The Haskell Lightweight Virtual Machine (HaLVM): GHC running on Xen
BSD 3-Clause "New" or "Revised" License
1.05k stars 88 forks source link

XenStore watches (via xsWatch) are unreliable #39

Closed thumphries closed 9 years ago

thumphries commented 9 years ago

After installing a XenStore watch with callback, not all events get called back.

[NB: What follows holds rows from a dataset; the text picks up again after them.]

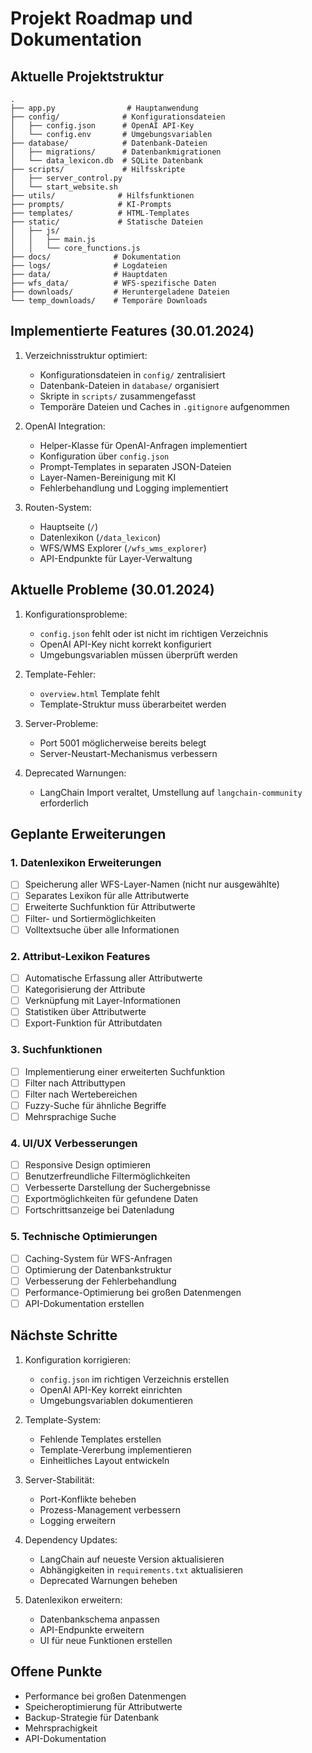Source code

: # Projekt Roadmap und Dokumentation

## Aktuelle Projektstruktur
```
.
├── app.py                # Hauptanwendung
├── config/              # Konfigurationsdateien
│   ├── config.json      # OpenAI API-Key
│   └── config.env       # Umgebungsvariablen
├── database/            # Datenbank-Dateien
│   ├── migrations/      # Datenbankmigrationen
│   └── data_lexicon.db  # SQLite Datenbank
├── scripts/             # Hilfsskripte
│   ├── server_control.py
│   └── start_website.sh
├── utils/              # Hilfsfunktionen
├── prompts/            # KI-Prompts
├── templates/          # HTML-Templates
├── static/             # Statische Dateien
│   ├── js/
│   │   ├── main.js
│   │   └── core_functions.js
├── docs/              # Dokumentation
├── logs/              # Logdateien
├── data/              # Hauptdaten
├── wfs_data/          # WFS-spezifische Daten
├── downloads/         # Heruntergeladene Dateien
└── temp_downloads/    # Temporäre Downloads
```

## Implementierte Features (30.01.2024)

1. Verzeichnisstruktur optimiert:
   - Konfigurationsdateien in `config/` zentralisiert
   - Datenbank-Dateien in `database/` organisiert
   - Skripte in `scripts/` zusammengefasst
   - Temporäre Dateien und Caches in `.gitignore` aufgenommen

2. OpenAI Integration:
   - Helper-Klasse für OpenAI-Anfragen implementiert
   - Konfiguration über `config.json`
   - Prompt-Templates in separaten JSON-Dateien
   - Layer-Namen-Bereinigung mit KI
   - Fehlerbehandlung und Logging implementiert

3. Routen-System:
   - Hauptseite (`/`)
   - Datenlexikon (`/data_lexicon`)
   - WFS/WMS Explorer (`/wfs_wms_explorer`)
   - API-Endpunkte für Layer-Verwaltung

## Aktuelle Probleme (30.01.2024)

1. Konfigurationsprobleme:
   - `config.json` fehlt oder ist nicht im richtigen Verzeichnis
   - OpenAI API-Key nicht korrekt konfiguriert
   - Umgebungsvariablen müssen überprüft werden

2. Template-Fehler:
   - `overview.html` Template fehlt
   - Template-Struktur muss überarbeitet werden

3. Server-Probleme:
   - Port 5001 möglicherweise bereits belegt
   - Server-Neustart-Mechanismus verbessern

4. Deprecated Warnungen:
   - LangChain Import veraltet, Umstellung auf `langchain-community` erforderlich

## Geplante Erweiterungen

### 1. Datenlexikon Erweiterungen
- [ ] Speicherung aller WFS-Layer-Namen (nicht nur ausgewählte)
- [ ] Separates Lexikon für alle Attributwerte
- [ ] Erweiterte Suchfunktion für Attributwerte
- [ ] Filter- und Sortiermöglichkeiten
- [ ] Volltextsuche über alle Informationen

### 2. Attribut-Lexikon Features
- [ ] Automatische Erfassung aller Attributwerte
- [ ] Kategorisierung der Attribute
- [ ] Verknüpfung mit Layer-Informationen
- [ ] Statistiken über Attributwerte
- [ ] Export-Funktion für Attributdaten

### 3. Suchfunktionen
- [ ] Implementierung einer erweiterten Suchfunktion
- [ ] Filter nach Attributtypen
- [ ] Filter nach Wertebereichen
- [ ] Fuzzy-Suche für ähnliche Begriffe
- [ ] Mehrsprachige Suche

### 4. UI/UX Verbesserungen
- [ ] Responsive Design optimieren
- [ ] Benutzerfreundliche Filtermöglichkeiten
- [ ] Verbesserte Darstellung der Suchergebnisse
- [ ] Exportmöglichkeiten für gefundene Daten
- [ ] Fortschrittsanzeige bei Datenladung

### 5. Technische Optimierungen
- [ ] Caching-System für WFS-Anfragen
- [ ] Optimierung der Datenbankstruktur
- [ ] Verbesserung der Fehlerbehandlung
- [ ] Performance-Optimierung bei großen Datenmengen
- [ ] API-Dokumentation erstellen

## Nächste Schritte

1. Konfiguration korrigieren:
   - `config.json` im richtigen Verzeichnis erstellen
   - OpenAI API-Key korrekt einrichten
   - Umgebungsvariablen dokumentieren

2. Template-System:
   - Fehlende Templates erstellen
   - Template-Vererbung implementieren
   - Einheitliches Layout entwickeln

3. Server-Stabilität:
   - Port-Konflikte beheben
   - Prozess-Management verbessern
   - Logging erweitern

4. Dependency Updates:
   - LangChain auf neueste Version aktualisieren
   - Abhängigkeiten in `requirements.txt` aktualisieren
   - Deprecated Warnungen beheben

5. Datenlexikon erweitern:
   - Datenbankschema anpassen
   - API-Endpunkte erweitern
   - UI für neue Funktionen erstellen

## Offene Punkte
- Performance bei großen Datenmengen
- Speicheroptimierung für Attributwerte
- Backup-Strategie für Datenbank
- Mehrsprachigkeit
- API-Dokumentation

Extending the examples/Core/ClientRendezvous example to 15 clients should be sufficient to demonstrate. Most runs, I get between 11 and 14 successful rendezvous out of 15. I added a debug print to the server-side (left side) routine in Communication.Rendezvous.clientServerConnection, dumping the key to the console. This amended example is here

The most common scenario: the client proceeds correctly, and the server misses the initial xsMakeDirectory event. Server then receives and ignores the ClientGrants and ClientPorts messages. e.g. dom559 in the below example, who is lucky enough to be ignored twice (initial mkdir and ClientGrants). This seems to only happen under contention. Reproduce by repeating sudo make run until the Server and some Client domains fail to halt. I enabled Xen console logging to retrieve the audit trail.

XenStore watch fired for /rendezvous/ClientServerTest/dom557/ServerConfirmed XenStore watch fired for /rendezvous/ClientServerTest/dom558XenStore watch fired for /rendezvous/ClientServerTest/dom558/ClientGrants XenStore watch fired for /rendezvous/ClientServerTest/dom558/ClientPorts Waiting for /rendezvous/ClientServerTest/dom558/ClientGrants

Waiting for /rendezvous/ClientServerTest/dom558/ClientPorts XenStore watch fired for /rendezvous/ClientServerTest/dom558/ServerConfirmed XenStore watch fired for /rendezvous/ClientServerTest/dom559/ClientPorts XenStore watch fired for /rendezvous/ClientServerTest/dom560 Waiting for /rendezvous/ClientServerTest/dom560/ClientGrants XenStore watch fired for /rendezvous/ClientServerTest/dom560/ClientGrantsWaiting for /rendezvous/ClientServerTest/dom560/ClientPortsXenStore watch fired for /rendezvous/ClientServerTest /dom560/ClientPorts

XenStore watch fired for /rendezvous/ClientServerTest/dom560/ServerConfirmed XenStore watch fired for /rendezvous/ClientServerTest/dom561XenStore watch fired for /rendezvous/ClientServerTest/dom561/ClientGrants

Another scenario involves either client or server calling waitForKey (for grants, ports or ServerConfirmed messages) and the waiting thread never waking up from a threadDelay, but that will be another ticket.

thumphries commented 9 years ago

I've been working on a new version of the Rendezvous protocols that assumes XenStore's unreliability, but that work is blocked on the scheduling problem.